Die Krise begann in der Nacht zum Mittwoch, als ein Software-Update das bundesweite Funknetz der Bahn lahmlegte. Es handelte sich um die schwerste Störung in der Geschichte des deutschen Schienenverkehrs – Tausende Reisende saßen bundesweit fest.
Der Vorfall hat die Kritik an der Führung der Deutschen Bahn neu entfacht. Seit 1994 agiert das Unternehmen als Aktiengesellschaft, eine Struktur, die weder die erhoffte Effizienz noch Modernisierung gebracht hat. Das von Verzögerungen und Kostenexplosionen geplagte Projekt Stuttgart 21 unterstreicht die Führungsdefizite zusätzlich.

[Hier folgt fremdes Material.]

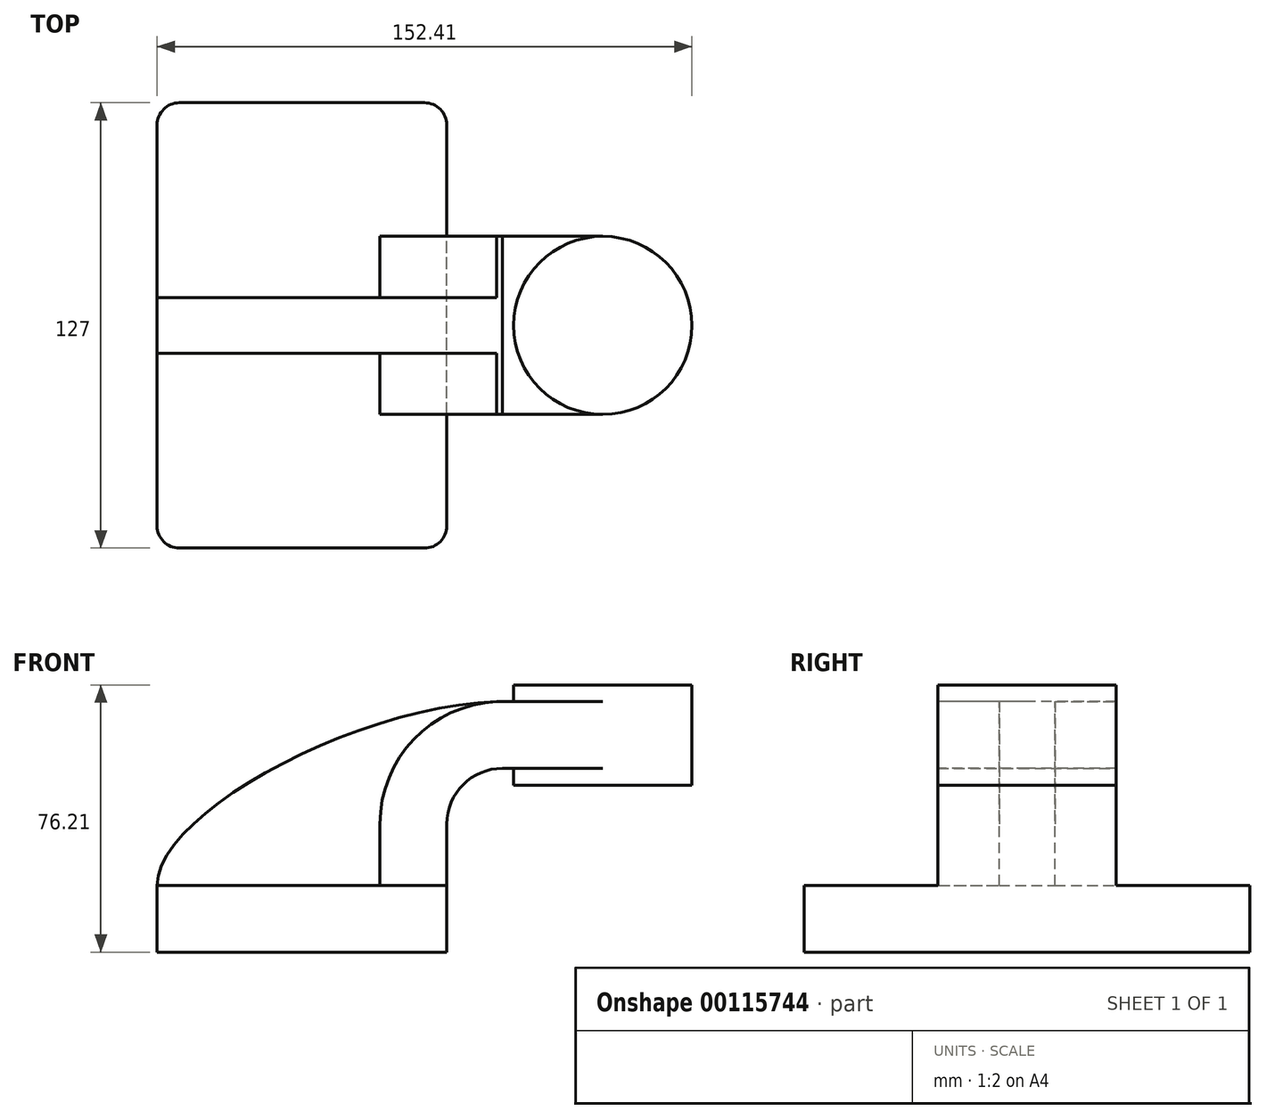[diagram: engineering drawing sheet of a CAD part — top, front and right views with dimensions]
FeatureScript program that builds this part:
annotation { "Feature Type Name" : "Feature", "Feature Type Description" : "" }
export const myFeature = defineFeature(function(context is Context, id is Id, definition is map)
    precondition{}
    {
        {
            var Q0;
            Q0=qCreatedBy(makeId("Front.planeOp"),FACE);
            var sketch = newSketch(context, id + "F0", { "sketchPlane" : qUnion([Q0])});
            skLineSegment(sketch, "E0.bottom", {"start": v(-41.28, 9.53) * mm, "end": v(41.28, 9.53) * mm});
            skLineSegment(sketch, "E0.top", {"start": v(-41.28, -9.53) * mm, "end": v(41.28, -9.53) * mm});
            skLineSegment(sketch, "E0.left", {"start": v(-41.28, 9.53) * mm, "end": v(-41.28, -9.53) * mm});
            skLineSegment(sketch, "E0.right", {"start": v(41.28, 9.53) * mm, "end": v(41.28, -9.53) * mm});
            skPoint(sketch, "E0.middle", {"position": v(0, 0) * mm});
            skLineSegment(sketch, "E1.bottom", {"start": v(60.33, 38.1) * mm, "end": v(111.13, 38.1) * mm});
            skLineSegment(sketch, "E1.top", {"start": v(60.33, 66.67) * mm, "end": v(111.13, 66.67) * mm});
            skLineSegment(sketch, "E1.left", {"start": v(60.33, 38.1) * mm, "end": v(60.33, 66.68) * mm});
            skLineSegment(sketch, "E1.right", {"start": v(111.13, 38.1) * mm, "end": v(111.13, 66.67) * mm});
            skPoint(sketch, "E1.middle", {"position": v(85.73, 52.39) * mm});
            skLineSegment(sketch, "E2", {"start": v(41.28, 9.53) * mm, "end": v(41.28, 27) * mm});
            skArc(sketch, "E3", {"start": v(41.28, 27) * mm, "mid": v(45.92, 38.23) * mm, "end": v(57.15, 42.88) * mm});
            skLineSegment(sketch, "E4", {"start": v(57.15, 42.88) * mm, "end": v(85.73, 42.88) * mm});
            skLineSegment(sketch, "E5", {"start": v(85.73, 38.1) * mm, "end": v(85.73, 42.88) * mm, "construction": true});
            skLineSegment(sketch, "E6.0", {"start": v(57.15, 61.93) * mm, "end": v(85.73, 61.93) * mm});
            skArc(sketch, "E6.1", {"start": v(22.23, 27) * mm, "mid": v(32.45, 51.7) * mm, "end": v(57.15, 61.93) * mm});
            skLineSegment(sketch, "E6.2", {"start": v(22.23, 9.53) * mm, "end": v(22.23, 27) * mm});
            skLineSegment(sketch, "E7", {"start": v(85.73, 38.1) * mm, "end": v(85.73, 66.67) * mm});
            skFitSpline(sketch, "E8", {"points": [v(-41.28, 9.53) * mm, v(57.15, 61.93) * mm], "startDerivative": vector(0.95, 63.12) * mm, "endDerivative": vector(121.59, 1.67) * mm});
            skSolve(sketch);
        }
        {
            var Q0;
            Q0=makeQuery(id+"F0.imprint","IMPRINT",FACE,{"disambiguationData":[TD([[makeQuery(id+"F0.imprint","IMPRINT",EDGE,{"derivedFrom":sQuery(id+"F0.wireOp",EDGE,"E0.top")}),1.0]])]});
            extrude(context, id + "F1", {"entities" : qUnion([Q0]), "endBound" : BoundingType.SYMMETRIC, "depth" : 127 * mm});
        }
        {
            var Q0;
            {var subQ1=sQuery(id+"F0.wireOp",EDGE,"E2");Q0=makeQuery(id+"F0.imprint","IMPRINT",FACE,{"disambiguationData":[TD([[makeQuery(id+"F0.imprint","IMPRINT",EDGE,{"derivedFrom":subQ1}),1.0]])]});}
            var Q1;
            {var subQ0=sQuery(id+"F0.wireOp",EDGE,"E4");var subQ1=sQuery(id+"F0.wireOp",EDGE,"E1.left");var subQ2=makeQuery(id+"F0.imprint","INTERSECT",VERTEX,{"derivedFrom":[subQ1,subQ0]});Q1=makeQuery(id+"F0.imprint","IMPRINT",FACE,{"disambiguationData":[TD([[makeQuery(id+"F0.imprint","IMPRINT",EDGE,{"disambiguationData":[TD([[subQ2,-1.0]])],"derivedFrom":subQ1}),-1.0]])]});}
            extrude(context, id + "F2", {"entities" : qUnion([Q0, Q1]), "operationType" : NewBodyOperationType.ADD, "endBound" : BoundingType.SYMMETRIC, "depth" : 50.8 * mm});
        }
        {
            var Q0;
            {var subQ3=sQuery(id+"F0.wireOp",EDGE,"E6.2");Q0=makeQuery(id+"F0.imprint","IMPRINT",FACE,{"disambiguationData":[TD([[makeQuery(id+"F0.imprint","IMPRINT",EDGE,{"derivedFrom":subQ3}),1.0]])]});}
            extrude(context, id + "F3", {"entities" : qUnion([Q0]), "operationType" : NewBodyOperationType.ADD, "endBound" : BoundingType.SYMMETRIC, "depth" : 15.88 * mm});
        }
        {
            var Q0;
            {var subQ0=sQuery(id+"F0.wireOp",EDGE,"E1.right");Q0=makeQuery(id+"F0.imprint","IMPRINT",FACE,{"disambiguationData":[TD([[makeQuery(id+"F0.imprint","IMPRINT",EDGE,{"derivedFrom":subQ0}),1.0]])]});}
            var Q1;
            Q1=sQuery(id+"F0.wireOp",EDGE,"E7");
            revolve(context, id + "F4", {"operationType" : NewBodyOperationType.ADD, "entities" : qUnion([Q0]), "axis" : qUnion([Q1]), "revolveType" : RevolveType.FULL});
        }
        {
            var Q0;
            Q0=makeQuery(id+"F1.opExtrude","CAP_EDGE",EDGE,{"disambiguationData":[OSD([sQuery(id+"F0.wireOp",EDGE,"E0.right")])],"isStart":false});
            var Q1;
            Q1=makeQuery(id+"F1.opExtrude","CAP_EDGE",EDGE,{"disambiguationData":[OSD([sQuery(id+"F0.wireOp",EDGE,"E0.left")])],"isStart":false});
            var Q2;
            Q2=makeQuery(id+"F1.opExtrude","CAP_EDGE",EDGE,{"disambiguationData":[OSD([sQuery(id+"F0.wireOp",EDGE,"E0.right")])],"isStart":true});
            var Q3;
            Q3=makeQuery(id+"F1.opExtrude","CAP_EDGE",EDGE,{"disambiguationData":[OSD([sQuery(id+"F0.wireOp",EDGE,"E0.left")])],"isStart":true});
            fillet(context, id + "F5", {"entities" : qUnion([Q0, Q1, Q2, Q3]), "radius" : 6.35 * mm, "tangentPropagation" : true, "allowEdgeOverflow" : false});
        }
    });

Als Reaktion hat die Bundesregierung Michael Obrowski, einen ehemaligen Volkswagen-Manager, zum neuen Finanzvorstand berufen. Experten fordern, die Bahn brauche Führungskräfte, die nachhaltige und kundenorientierte Mobilität in den Vordergrund stellen. Manche schlagen vor, das aktuelle System durch ein Gemeinwohl-Modell zu ersetzen. Andere haben alternative Reformvorschläge eingebracht.

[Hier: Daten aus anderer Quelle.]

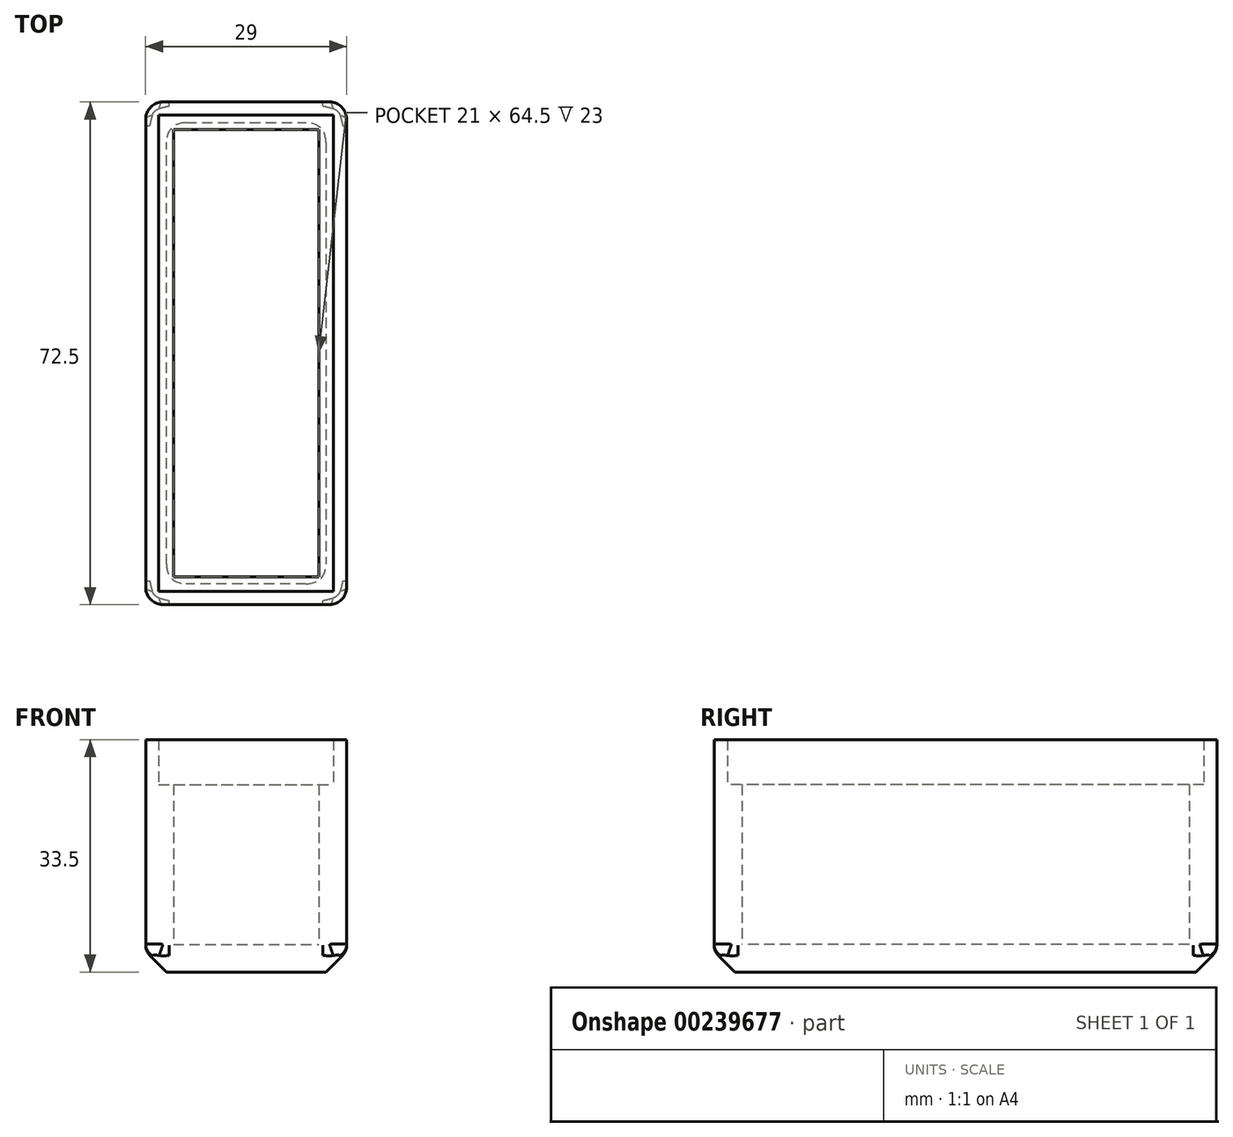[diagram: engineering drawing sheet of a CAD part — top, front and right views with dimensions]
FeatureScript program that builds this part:
annotation { "Feature Type Name" : "Feature", "Feature Type Description" : "" }
export const myFeature = defineFeature(function(context is Context, id is Id, definition is map)
    precondition{}
    {
        {
            var Q0;
            Q0=qCreatedBy(makeId("Top.planeOp"),FACE);
            var sketch = newSketch(context, id + "F0", { "sketchPlane" : qUnion([Q0])});
            skLineSegment(sketch, "E0.bottom", {"start": v(-9.85, 54.93) * mm, "end": v(11.15, 54.93) * mm});
            skLineSegment(sketch, "E0.top", {"start": v(-9.85, -9.57) * mm, "end": v(11.15, -9.57) * mm});
            skLineSegment(sketch, "E0.left", {"start": v(-9.85, 54.93) * mm, "end": v(-9.85, -9.57) * mm});
            skLineSegment(sketch, "E0.right", {"start": v(11.15, 54.93) * mm, "end": v(11.15, -9.57) * mm});
            skLineSegment(sketch, "E1.0", {"start": v(-13.85, 58.93) * mm, "end": v(15.15, 58.93) * mm});
            skLineSegment(sketch, "E1.1", {"start": v(-13.85, 58.93) * mm, "end": v(-13.85, -13.57) * mm});
            skLineSegment(sketch, "E1.2", {"start": v(-13.85, -13.57) * mm, "end": v(15.15, -13.57) * mm});
            skLineSegment(sketch, "E1.3", {"start": v(15.15, 58.93) * mm, "end": v(15.15, -13.57) * mm});
            skLineSegment(sketch, "E2.0", {"start": v(-11.95, 57.03) * mm, "end": v(13.25, 57.03) * mm});
            skLineSegment(sketch, "E2.1", {"start": v(-11.95, 57.03) * mm, "end": v(-11.95, -11.67) * mm});
            skLineSegment(sketch, "E2.2", {"start": v(-11.95, -11.67) * mm, "end": v(13.25, -11.67) * mm});
            skLineSegment(sketch, "E2.3", {"start": v(13.25, 57.03) * mm, "end": v(13.25, -11.67) * mm});
            skSolve(sketch);
        }
        {
            var Q0;
            Q0=makeQuery(id+"F0.imprint","IMPRINT",FACE,{"disambiguationData":[TD([[makeQuery(id+"F0.imprint","IMPRINT",EDGE,{"derivedFrom":sQuery(id+"F0.wireOp",EDGE,"E1.0")}),-1.0]])]});
            extrude(context, id + "F1", {"entities" : qUnion([Q0]), "depth" : 33.5 * mm});
        }
        {
            var Q0;
            Q0=makeQuery(id+"F0.imprint","IMPRINT",FACE,{"disambiguationData":[TD([[makeQuery(id+"F0.imprint","IMPRINT",EDGE,{"derivedFrom":sQuery(id+"F0.wireOp",EDGE,"E0.bottom")}),1.0]])]});
            extrude(context, id + "F2", {"entities" : qUnion([Q0]), "operationType" : NewBodyOperationType.ADD, "depth" : 27 * mm});
        }
        {
            var Q0;
            Q0=makeQuery(id+"F0.imprint","IMPRINT",FACE,{"disambiguationData":[TD([[makeQuery(id+"F0.imprint","IMPRINT",EDGE,{"derivedFrom":sQuery(id+"F0.wireOp",EDGE,"E0.bottom")}),-1.0]])]});
            extrude(context, id + "F3", {"entities" : qUnion([Q0]), "operationType" : NewBodyOperationType.ADD, "depth" : 4 * mm});
        }
        {
            var Q0;
            Q0=makeQuery(id+"F1.opExtrude","CAP_EDGE",EDGE,{"disambiguationData":[OSD([sQuery(id+"F0.wireOp",EDGE,"E1.1")])],"isStart":true});
            var Q1;
            Q1=makeQuery(id+"F1.opExtrude","CAP_EDGE",EDGE,{"disambiguationData":[OSD([sQuery(id+"F0.wireOp",EDGE,"E1.0")])],"isStart":true});
            var Q2;
            Q2=makeQuery(id+"F1.opExtrude","CAP_EDGE",EDGE,{"disambiguationData":[OSD([sQuery(id+"F0.wireOp",EDGE,"E1.3")])],"isStart":true});
            var Q3;
            Q3=makeQuery(id+"F1.opExtrude","CAP_EDGE",EDGE,{"disambiguationData":[OSD([sQuery(id+"F0.wireOp",EDGE,"E1.2")])],"isStart":true});
            chamfer(context, id + "F4", {"entities" : qUnion([Q0, Q1, Q2, Q3]), "width" : 3 * mm, "tangentPropagation" : true});
        }
        {
            var Q0;
            Q0=makeQuery(id+"F4.opChamfer","BLEND_EDGE",EDGE,{"blendedFrom":[makeQuery(id+"F1.opExtrude","CAP_EDGE",EDGE,{"disambiguationData":[OSD([sQuery(id+"F0.wireOp",EDGE,"E1.0")])],"isStart":true}),makeQuery(id+"F1.opExtrude","CAP_EDGE",EDGE,{"disambiguationData":[OSD([sQuery(id+"F0.wireOp",EDGE,"E1.3")])],"isStart":true})],"blendedInto":[]});
            var Q1;
            Q1=makeQuery(id+"F4.opChamfer","BLEND_EDGE",EDGE,{"blendedFrom":[makeQuery(id+"F1.opExtrude","CAP_EDGE",EDGE,{"disambiguationData":[OSD([sQuery(id+"F0.wireOp",EDGE,"E1.0")])],"isStart":true}),makeQuery(id+"F1.opExtrude","CAP_EDGE",EDGE,{"disambiguationData":[OSD([sQuery(id+"F0.wireOp",EDGE,"E1.1")])],"isStart":true})],"blendedInto":[]});
            var Q2;
            Q2=makeQuery(id+"F4.opChamfer","BLEND_EDGE",EDGE,{"blendedFrom":[makeQuery(id+"F1.opExtrude","CAP_EDGE",EDGE,{"disambiguationData":[OSD([sQuery(id+"F0.wireOp",EDGE,"E1.1")])],"isStart":true}),makeQuery(id+"F1.opExtrude","CAP_EDGE",EDGE,{"disambiguationData":[OSD([sQuery(id+"F0.wireOp",EDGE,"E1.2")])],"isStart":true})],"blendedInto":[]});
            var Q3;
            Q3=makeQuery(id+"F4.opChamfer","BLEND_EDGE",EDGE,{"blendedFrom":[makeQuery(id+"F1.opExtrude","CAP_EDGE",EDGE,{"disambiguationData":[OSD([sQuery(id+"F0.wireOp",EDGE,"E1.2")])],"isStart":true}),makeQuery(id+"F1.opExtrude","CAP_EDGE",EDGE,{"disambiguationData":[OSD([sQuery(id+"F0.wireOp",EDGE,"E1.3")])],"isStart":true})],"blendedInto":[]});
            fillet(context, id + "F5", {"entities" : qUnion([Q0, Q1, Q2, Q3]), "radius" : 4 * mm, "tangentPropagation" : true, "allowEdgeOverflow" : false});
        }
        {
            var Q0;
            Q0=makeQuery(id+"F1.opExtrude","SWEPT_EDGE",EDGE,{"disambiguationData":[OSD([sQuery(id+"F0.wireOp",EDGE,"E1.1"),sQuery(id+"F0.wireOp",EDGE,"E1.2")])]});
            var Q1;
            Q1=makeQuery(id+"F1.opExtrude","SWEPT_EDGE",EDGE,{"disambiguationData":[OSD([sQuery(id+"F0.wireOp",EDGE,"E1.2"),sQuery(id+"F0.wireOp",EDGE,"E1.3")])]});
            var Q2;
            Q2=makeQuery(id+"F1.opExtrude","SWEPT_EDGE",EDGE,{"disambiguationData":[OSD([sQuery(id+"F0.wireOp",EDGE,"E1.0"),sQuery(id+"F0.wireOp",EDGE,"E1.3")])]});
            var Q3;
            Q3=makeQuery(id+"F1.opExtrude","SWEPT_EDGE",EDGE,{"disambiguationData":[OSD([sQuery(id+"F0.wireOp",EDGE,"E1.0"),sQuery(id+"F0.wireOp",EDGE,"E1.1")])]});
            fillet(context, id + "F6", {"entities" : qUnion([Q0, Q1, Q2, Q3]), "radius" : 2.5 * mm, "tangentPropagation" : true, "allowEdgeOverflow" : false});
        }
        {
            var Q0;
            {var subQ0=sQuery(id+"F0.wireOp",EDGE,"E1.3");Q0=makeQuery(id+"F4.opChamfer","BLEND_EDGE",EDGE,{"blendedFrom":[makeQuery(id+"F1.opExtrude","CAP_EDGE",EDGE,{"disambiguationData":[OSD([subQ0])],"isStart":true}),makeQuery(id+"F1.opExtrude","SWEPT_FACE",FACE,{"disambiguationData":[OSD([subQ0])]})],"blendedInto":[makeQuery(id+"F1.opExtrude","SWEPT_FACE",FACE,{"disambiguationData":[OSD([subQ0])]})]});}
            fillet(context, id + "F7", {"entities" : qUnion([Q0]), "radius" : 2 * mm, "tangentPropagation" : true, "allowEdgeOverflow" : false});
        }
    });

Der landesweite Stillstand legte tiefe strukturelle Mängel bei der Deutschen Bahn offen. Die Regierung steht nun unter Druck, dringend Reformen umzusetzen, um künftige Zusammenbräche zu verhindern. Eine Neuaufstellung von Führung und Unternehmenssteuerung könnte notwendig sein, um das Vertrauen der Öffentlichkeit in das Bahnnetz wiederherzustellen.